Nofziger was back with Reagan as press secretary in his campaign for president as early as 1975 and later set up Citizens for the Republic as Reagan's political action committee. During Reagan's campaigns, Nofziger was devoted to providing all the creature comforts for the press, and some reporters felt the luggage and food service were the best of any campaign.
"More than most flacks, he understood the press," Times columnist George Skelton, who covered Reagan as governor and as president, said Monday. "He wasn't fearful or intimidated by them. He knew you basically had to be honest to have credibility, and he had a lot of credibility."
But, Skelton added, Nofziger wasn't beyond spinning when the need arose.
Skelton cited the assassination attempt on Reagan. He recalled that while Nofziger was characterizing the president's wounds as less than life-threatening, Reagan was in fact in far more serious shape. "That was a little spin," Skelton said. "I don't know if Lyn knew that, but he did a bang-up job that night."
After leaving the White House, Nofziger had his share of ups and downs.
In what he described later as the lowest point of his life, Nofziger was convicted of three felony counts of illegal lobbying for the Wedtech Corp. and two other firms under a law prohibiting former high government officials from lobbying ex-colleagues for a year on matters of direct and substantial interest to their former agencies.
The 1988 conviction was later reversed in the U.S. Court of Appeals, but Nofziger had run up more than $1.5 million in legal fees defending himself, and during the process lost most of his prestigious business clients.
Asked by interviewer Ken Adelman what he had learned, Nofziger replied:
"You have to be more careful than I was to avoid becoming a victim. Since Watergate, Washington has become a meaner town. It now has a generation of reporters who think it's their job to try to get people."
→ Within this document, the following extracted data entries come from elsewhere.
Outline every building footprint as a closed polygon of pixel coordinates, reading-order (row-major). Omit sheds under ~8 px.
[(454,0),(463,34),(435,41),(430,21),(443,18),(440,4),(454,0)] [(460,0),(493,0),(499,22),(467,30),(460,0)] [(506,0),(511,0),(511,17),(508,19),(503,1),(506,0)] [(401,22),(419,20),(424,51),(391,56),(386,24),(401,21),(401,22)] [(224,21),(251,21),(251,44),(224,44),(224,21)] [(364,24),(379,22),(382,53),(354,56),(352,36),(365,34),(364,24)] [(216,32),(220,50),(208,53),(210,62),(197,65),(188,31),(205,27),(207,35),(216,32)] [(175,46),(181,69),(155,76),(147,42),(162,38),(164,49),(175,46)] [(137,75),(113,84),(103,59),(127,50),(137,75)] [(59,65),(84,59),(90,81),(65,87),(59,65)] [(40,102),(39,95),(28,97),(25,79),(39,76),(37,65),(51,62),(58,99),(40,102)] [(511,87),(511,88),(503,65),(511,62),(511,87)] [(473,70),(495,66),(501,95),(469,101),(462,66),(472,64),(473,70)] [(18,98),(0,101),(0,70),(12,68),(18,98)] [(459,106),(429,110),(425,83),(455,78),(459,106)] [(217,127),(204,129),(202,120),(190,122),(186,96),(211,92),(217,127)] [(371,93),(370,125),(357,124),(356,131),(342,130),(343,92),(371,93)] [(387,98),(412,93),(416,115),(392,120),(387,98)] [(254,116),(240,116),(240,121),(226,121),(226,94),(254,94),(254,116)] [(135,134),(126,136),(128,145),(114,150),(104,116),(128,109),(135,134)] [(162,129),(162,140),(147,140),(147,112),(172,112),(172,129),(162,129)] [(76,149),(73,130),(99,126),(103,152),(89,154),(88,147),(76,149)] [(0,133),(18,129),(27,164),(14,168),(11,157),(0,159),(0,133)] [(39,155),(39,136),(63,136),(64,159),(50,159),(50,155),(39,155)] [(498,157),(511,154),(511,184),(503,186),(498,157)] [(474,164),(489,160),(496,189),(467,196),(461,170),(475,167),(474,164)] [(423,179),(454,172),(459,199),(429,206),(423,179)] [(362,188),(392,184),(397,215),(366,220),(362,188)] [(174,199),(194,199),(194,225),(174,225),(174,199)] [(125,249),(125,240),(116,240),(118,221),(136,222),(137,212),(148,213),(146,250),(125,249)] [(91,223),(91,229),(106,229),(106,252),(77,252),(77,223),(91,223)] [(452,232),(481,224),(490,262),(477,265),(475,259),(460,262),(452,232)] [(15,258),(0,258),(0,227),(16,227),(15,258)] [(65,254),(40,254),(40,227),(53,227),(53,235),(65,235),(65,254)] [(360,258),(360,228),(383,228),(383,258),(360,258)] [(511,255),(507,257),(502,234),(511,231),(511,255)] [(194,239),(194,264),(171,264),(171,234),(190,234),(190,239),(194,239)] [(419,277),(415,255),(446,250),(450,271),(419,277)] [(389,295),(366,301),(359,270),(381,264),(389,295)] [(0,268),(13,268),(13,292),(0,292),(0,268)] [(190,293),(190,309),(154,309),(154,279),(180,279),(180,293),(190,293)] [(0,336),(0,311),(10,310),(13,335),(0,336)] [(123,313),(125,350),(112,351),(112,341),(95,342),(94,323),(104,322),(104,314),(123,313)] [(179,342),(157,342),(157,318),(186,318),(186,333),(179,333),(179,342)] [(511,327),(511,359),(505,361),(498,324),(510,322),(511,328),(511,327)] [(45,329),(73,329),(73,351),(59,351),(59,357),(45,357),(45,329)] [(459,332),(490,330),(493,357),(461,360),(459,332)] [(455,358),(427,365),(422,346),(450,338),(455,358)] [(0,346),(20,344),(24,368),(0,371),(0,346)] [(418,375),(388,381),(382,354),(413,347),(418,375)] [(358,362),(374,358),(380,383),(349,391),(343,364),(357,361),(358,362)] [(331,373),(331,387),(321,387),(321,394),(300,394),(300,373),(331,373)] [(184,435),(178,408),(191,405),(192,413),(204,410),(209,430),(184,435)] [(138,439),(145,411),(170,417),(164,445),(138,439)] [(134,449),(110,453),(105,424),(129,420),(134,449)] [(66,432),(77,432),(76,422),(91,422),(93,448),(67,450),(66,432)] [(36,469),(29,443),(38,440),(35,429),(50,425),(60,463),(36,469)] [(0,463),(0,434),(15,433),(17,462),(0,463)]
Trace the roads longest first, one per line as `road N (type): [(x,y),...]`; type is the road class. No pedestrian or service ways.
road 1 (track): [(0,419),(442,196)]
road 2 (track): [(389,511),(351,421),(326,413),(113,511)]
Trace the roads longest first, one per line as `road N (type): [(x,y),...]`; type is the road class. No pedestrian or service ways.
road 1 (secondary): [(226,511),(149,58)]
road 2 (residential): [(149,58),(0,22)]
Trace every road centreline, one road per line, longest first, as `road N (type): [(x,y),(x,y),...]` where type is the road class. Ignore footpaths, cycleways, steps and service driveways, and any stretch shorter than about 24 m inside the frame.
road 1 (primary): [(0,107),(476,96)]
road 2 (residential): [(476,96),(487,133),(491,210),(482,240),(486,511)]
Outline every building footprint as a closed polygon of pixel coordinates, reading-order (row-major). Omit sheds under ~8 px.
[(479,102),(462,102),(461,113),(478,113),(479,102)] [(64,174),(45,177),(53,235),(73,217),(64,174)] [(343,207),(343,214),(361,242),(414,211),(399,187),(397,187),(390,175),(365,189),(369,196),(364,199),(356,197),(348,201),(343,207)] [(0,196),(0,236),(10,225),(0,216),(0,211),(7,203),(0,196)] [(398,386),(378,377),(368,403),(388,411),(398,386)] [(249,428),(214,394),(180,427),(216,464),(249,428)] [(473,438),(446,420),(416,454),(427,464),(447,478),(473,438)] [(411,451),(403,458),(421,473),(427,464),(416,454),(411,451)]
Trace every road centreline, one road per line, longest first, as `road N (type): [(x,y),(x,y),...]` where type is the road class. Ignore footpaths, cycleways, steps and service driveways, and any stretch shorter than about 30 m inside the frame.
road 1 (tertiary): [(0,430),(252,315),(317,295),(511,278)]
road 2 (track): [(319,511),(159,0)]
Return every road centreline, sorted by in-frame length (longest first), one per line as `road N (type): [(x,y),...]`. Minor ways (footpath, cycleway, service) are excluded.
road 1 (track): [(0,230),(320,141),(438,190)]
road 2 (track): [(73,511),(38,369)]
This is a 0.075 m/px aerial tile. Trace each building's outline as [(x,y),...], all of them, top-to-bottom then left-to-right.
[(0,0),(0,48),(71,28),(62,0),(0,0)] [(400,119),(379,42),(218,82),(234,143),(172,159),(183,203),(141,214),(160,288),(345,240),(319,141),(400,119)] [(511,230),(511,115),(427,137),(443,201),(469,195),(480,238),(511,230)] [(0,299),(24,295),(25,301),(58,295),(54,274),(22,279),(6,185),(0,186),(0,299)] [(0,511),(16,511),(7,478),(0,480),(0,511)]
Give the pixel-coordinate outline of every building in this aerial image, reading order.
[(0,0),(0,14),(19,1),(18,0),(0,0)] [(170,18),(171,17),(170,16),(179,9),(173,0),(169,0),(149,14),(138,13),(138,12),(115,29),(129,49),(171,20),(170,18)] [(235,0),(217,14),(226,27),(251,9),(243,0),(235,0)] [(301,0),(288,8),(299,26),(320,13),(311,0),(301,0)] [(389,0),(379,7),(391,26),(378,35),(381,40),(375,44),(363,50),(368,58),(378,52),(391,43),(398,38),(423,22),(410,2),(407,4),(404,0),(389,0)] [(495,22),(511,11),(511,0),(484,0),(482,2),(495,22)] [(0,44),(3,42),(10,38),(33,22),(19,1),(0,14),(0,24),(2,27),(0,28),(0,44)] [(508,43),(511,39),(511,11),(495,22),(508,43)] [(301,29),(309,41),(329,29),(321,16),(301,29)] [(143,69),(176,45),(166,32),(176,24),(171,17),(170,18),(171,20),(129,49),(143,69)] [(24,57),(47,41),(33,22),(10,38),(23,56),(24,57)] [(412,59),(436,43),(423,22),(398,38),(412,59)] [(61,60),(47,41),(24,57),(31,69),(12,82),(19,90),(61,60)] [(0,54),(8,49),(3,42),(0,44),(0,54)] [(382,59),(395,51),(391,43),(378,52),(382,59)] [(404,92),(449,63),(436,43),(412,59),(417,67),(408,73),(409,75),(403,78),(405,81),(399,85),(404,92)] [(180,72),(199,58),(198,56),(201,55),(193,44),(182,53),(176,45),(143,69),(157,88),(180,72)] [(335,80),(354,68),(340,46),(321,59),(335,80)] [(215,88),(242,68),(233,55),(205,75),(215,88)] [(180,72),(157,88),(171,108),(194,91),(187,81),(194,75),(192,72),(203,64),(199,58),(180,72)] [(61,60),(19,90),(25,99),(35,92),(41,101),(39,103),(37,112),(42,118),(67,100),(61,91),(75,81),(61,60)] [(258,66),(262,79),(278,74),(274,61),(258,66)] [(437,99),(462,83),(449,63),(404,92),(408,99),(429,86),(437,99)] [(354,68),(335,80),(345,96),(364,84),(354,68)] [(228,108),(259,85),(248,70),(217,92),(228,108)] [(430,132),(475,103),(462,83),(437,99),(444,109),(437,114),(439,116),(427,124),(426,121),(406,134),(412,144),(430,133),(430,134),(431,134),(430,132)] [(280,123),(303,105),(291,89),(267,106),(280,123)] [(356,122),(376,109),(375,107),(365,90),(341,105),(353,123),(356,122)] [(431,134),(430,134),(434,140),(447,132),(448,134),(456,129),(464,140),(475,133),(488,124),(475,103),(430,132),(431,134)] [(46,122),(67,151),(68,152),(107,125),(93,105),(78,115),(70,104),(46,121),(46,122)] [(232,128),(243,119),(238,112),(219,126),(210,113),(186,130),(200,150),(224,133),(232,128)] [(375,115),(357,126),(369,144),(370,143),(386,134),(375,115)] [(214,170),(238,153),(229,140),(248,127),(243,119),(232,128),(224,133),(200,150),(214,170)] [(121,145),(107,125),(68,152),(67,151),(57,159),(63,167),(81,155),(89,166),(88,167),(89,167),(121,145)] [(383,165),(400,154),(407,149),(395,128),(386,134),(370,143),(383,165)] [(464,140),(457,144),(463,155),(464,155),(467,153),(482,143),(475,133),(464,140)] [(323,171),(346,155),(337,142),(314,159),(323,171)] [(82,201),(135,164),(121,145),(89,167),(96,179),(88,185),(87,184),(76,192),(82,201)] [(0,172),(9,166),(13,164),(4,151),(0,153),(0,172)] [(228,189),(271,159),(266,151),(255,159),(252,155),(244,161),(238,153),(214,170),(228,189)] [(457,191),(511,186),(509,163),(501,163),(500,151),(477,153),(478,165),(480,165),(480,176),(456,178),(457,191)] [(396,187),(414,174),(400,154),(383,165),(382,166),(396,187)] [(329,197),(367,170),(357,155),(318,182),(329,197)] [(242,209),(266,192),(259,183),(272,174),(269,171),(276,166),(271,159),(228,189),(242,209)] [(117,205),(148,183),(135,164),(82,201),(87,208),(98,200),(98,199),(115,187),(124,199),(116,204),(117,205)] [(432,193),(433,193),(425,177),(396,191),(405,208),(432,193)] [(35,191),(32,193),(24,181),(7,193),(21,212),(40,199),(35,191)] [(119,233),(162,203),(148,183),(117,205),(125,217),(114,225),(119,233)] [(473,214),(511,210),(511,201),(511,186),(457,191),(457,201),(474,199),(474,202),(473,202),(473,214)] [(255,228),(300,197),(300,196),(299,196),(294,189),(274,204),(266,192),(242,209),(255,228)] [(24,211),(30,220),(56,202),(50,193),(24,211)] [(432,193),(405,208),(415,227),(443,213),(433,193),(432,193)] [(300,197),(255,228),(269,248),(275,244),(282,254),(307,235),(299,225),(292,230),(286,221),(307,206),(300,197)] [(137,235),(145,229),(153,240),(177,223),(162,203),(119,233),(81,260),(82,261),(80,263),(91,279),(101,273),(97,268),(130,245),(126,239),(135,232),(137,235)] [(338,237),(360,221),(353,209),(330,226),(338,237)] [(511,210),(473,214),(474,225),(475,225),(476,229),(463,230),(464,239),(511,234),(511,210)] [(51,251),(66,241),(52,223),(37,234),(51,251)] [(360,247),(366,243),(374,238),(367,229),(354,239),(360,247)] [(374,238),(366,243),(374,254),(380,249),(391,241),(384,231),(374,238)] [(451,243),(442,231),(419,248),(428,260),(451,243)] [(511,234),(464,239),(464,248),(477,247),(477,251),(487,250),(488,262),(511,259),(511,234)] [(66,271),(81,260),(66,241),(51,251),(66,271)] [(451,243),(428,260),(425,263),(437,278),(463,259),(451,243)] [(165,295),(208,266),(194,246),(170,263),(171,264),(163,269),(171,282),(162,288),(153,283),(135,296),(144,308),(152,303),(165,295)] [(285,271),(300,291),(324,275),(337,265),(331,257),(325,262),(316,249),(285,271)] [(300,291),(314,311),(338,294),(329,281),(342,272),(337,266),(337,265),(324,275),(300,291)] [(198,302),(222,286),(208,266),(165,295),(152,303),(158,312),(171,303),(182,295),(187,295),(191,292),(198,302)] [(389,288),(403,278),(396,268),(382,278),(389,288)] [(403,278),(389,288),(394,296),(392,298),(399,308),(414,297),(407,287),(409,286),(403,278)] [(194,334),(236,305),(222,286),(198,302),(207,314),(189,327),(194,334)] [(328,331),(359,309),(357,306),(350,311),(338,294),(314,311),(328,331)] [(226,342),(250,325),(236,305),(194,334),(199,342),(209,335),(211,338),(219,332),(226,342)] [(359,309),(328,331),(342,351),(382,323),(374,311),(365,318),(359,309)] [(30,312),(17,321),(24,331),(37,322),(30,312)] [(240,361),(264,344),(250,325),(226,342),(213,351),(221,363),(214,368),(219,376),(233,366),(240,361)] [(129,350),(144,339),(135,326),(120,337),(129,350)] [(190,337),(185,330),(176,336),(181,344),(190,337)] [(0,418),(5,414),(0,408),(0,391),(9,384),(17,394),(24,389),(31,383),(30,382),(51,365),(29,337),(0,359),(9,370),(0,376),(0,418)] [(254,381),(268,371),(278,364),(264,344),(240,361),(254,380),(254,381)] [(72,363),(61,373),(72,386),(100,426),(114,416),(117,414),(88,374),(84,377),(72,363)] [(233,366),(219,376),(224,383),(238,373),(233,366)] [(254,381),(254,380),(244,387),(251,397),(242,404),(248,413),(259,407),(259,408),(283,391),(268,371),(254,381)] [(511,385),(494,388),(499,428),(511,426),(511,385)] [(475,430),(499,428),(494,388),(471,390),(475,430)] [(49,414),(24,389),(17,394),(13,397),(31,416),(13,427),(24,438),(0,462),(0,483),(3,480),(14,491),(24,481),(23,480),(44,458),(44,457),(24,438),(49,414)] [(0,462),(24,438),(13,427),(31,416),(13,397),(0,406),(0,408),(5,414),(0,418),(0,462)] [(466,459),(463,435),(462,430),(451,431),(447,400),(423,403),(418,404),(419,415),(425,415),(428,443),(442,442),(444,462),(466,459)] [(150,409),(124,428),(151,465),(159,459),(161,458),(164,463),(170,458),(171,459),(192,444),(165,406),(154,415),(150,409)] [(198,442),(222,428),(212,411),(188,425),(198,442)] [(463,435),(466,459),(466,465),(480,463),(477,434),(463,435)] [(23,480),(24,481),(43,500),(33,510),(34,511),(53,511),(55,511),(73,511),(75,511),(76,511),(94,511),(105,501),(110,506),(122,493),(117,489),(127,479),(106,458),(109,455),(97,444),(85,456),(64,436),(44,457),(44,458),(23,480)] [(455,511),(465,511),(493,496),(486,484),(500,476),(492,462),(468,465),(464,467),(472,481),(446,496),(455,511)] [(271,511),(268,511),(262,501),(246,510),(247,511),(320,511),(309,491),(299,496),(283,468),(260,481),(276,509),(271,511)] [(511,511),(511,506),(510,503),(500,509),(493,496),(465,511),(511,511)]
But that didn't keep him out of the political arena. He was a political consultant to George H.W. Bush in his unsuccessful 1992 run for reelection. In 2000, Nofziger lent his political expertise to the campaign of magazine publisher Steve Forbes instead of supporting then-Texas Gov. George W. Bush.
He turned to writing western fiction in the tradition of Louis L'Amour. He also took up the cause of legalization of medical marijuana after his 38-year-old daughter Lindy died of non-Hodgkin's lymphoma some years ago.
To the end, he never blunted his outspokenness. In an interview with The Times' Mark Z. Barabak in 2002, he discounted Republican gubernatorial candidate Bill Simon's chances against incumbent Democrat Gray Davis.
"Californians are now going to have a clear choice when they go to the polls to elect a governor this November," Nofziger wrote in an opinion piece on his website. "They can elect an inept, corrupt incumbent Democrat named Gray Davis. Or they can elect an inept, weak and not very bright Republican named Bill Simon. Take your pick. But be smart. Bet on Davis. Simon is too dumb to win."
Davis won the election.
Nofziger is survived by his wife, Bonnie; daughter Glenda; and two grandsons.
Funeral services are pending.
Former Times staff writer Kenneth Reich contributed to this report.